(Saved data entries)

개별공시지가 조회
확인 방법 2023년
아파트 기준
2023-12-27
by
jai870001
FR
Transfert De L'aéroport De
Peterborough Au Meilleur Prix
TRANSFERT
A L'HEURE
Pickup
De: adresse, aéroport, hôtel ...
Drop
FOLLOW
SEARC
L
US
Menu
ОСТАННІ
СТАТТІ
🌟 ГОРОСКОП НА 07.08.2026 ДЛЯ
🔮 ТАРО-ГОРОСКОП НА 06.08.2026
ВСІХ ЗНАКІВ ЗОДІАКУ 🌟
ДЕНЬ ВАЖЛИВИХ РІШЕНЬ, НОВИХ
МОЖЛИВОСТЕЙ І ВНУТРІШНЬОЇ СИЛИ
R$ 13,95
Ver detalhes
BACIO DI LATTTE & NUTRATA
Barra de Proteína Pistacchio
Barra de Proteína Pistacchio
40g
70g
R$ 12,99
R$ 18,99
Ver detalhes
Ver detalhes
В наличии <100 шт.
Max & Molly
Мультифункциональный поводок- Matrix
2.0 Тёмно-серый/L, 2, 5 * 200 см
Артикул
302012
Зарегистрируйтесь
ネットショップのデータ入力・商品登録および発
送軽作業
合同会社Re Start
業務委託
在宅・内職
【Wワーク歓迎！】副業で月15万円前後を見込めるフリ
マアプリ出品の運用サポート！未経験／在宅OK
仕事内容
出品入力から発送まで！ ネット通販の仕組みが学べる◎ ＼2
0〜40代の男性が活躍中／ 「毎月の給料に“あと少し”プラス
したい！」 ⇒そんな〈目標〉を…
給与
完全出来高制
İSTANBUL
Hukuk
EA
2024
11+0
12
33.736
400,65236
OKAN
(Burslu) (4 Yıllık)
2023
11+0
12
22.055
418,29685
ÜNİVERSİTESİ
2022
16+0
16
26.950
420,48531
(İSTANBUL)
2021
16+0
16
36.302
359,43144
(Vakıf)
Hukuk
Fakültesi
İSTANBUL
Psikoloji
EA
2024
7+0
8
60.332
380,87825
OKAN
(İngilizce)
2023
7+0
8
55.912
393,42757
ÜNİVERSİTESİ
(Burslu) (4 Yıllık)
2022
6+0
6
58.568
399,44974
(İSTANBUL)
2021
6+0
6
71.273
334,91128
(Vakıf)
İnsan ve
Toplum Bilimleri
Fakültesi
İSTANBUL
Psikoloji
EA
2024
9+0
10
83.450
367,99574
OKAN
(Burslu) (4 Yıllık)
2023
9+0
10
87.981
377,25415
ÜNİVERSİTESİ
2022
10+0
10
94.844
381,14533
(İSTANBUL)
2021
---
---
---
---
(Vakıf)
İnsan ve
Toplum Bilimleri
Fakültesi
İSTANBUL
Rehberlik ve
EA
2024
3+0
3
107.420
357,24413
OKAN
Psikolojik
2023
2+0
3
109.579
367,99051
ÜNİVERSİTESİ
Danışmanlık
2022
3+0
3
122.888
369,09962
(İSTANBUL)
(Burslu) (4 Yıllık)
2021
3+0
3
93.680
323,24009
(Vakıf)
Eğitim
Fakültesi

§ **WHAT THIS TASK INVOLVES**: Only a number is wanted here: the count of lines in the data that contain the string "ГОРОСКОП".

§ **RESPONSE**: 2